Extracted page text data
....................

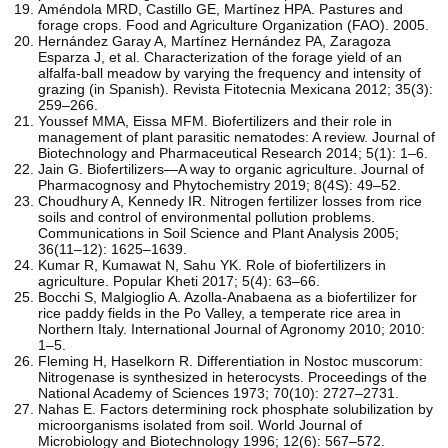
Améndola MRD, Castillo GE, Martínez HPA. Pastures and
forage crops. Food and Agriculture Organization (FAO). 2005.
Hernández Garay A, Martínez Hernández PA, Zaragoza
Esparza J, et al. Characterization of the forage yield of an
alfalfa-ball meadow by varying the frequency and intensity of
grazing (in Spanish). Revista Fitotecnia Mexicana 2012; 35(3):
259–266.
Youssef MMA, Eissa MFM. Biofertilizers and their role in
management of plant parasitic nematodes: A review. Journal of
Biotechnology and Pharmaceutical Research 2014; 5(1): 1–6.
Jain G. Biofertilizers—A way to organic agriculture. Journal of
Pharmacognosy and Phytochemistry 2019; 8(4S): 49–52.
Choudhury A, Kennedy IR. Nitrogen fertilizer losses from rice
soils and control of environmental pollution problems.
Communications in Soil Science and Plant Analysis 2005;
36(11–12): 1625–1639.
Kumar R, Kumawat N, Sahu YK. Role of biofertilizers in
agriculture. Popular Kheti 2017; 5(4): 63–66.
Bocchi S, Malgioglio A. Azolla-Anabaena as a biofertilizer for
rice paddy fields in the Po Valley, a temperate rice area in
Northern Italy. International Journal of Agronomy 2010; 2010:
1–5.
Fleming H, Haselkorn R. Differentiation in Nostoc muscorum:
Nitrogenase is synthesized in heterocysts. Proceedings of the
National Academy of Sciences 1973; 70(10): 2727–2731.
Nahas E. Factors determining rock phosphate solubilization by
microorganisms isolated from soil. World Journal of
Microbiology and Biotechnology 1996; 12(6): 567–572.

....................

#### [WHAT YOU HAVE TO DO]
Print the data above verbatim from the first line through the line holding "Pharmacognosy and Phytochemistry", leaving every picture out.

#### [ANSWER TO THIS TASK]
Améndola MRD, Castillo GE, Martínez HPA. Pastures and
forage crops. Food and Agriculture Organization (FAO). 2005.
Hernández Garay A, Martínez Hernández PA, Zaragoza
Esparza J, et al. Characterization of the forage yield of an
alfalfa-ball meadow by varying the frequency and intensity of
grazing (in Spanish). Revista Fitotecnia Mexicana 2012; 35(3):
259–266.
Youssef MMA, Eissa MFM. Biofertilizers and their role in
management of plant parasitic nematodes: A review. Journal of
Biotechnology and Pharmaceutical Research 2014; 5(1): 1–6.
Jain G. Biofertilizers—A way to organic agriculture. Journal of
Pharmacognosy and Phytochemistry 2019; 8(4S): 49–52.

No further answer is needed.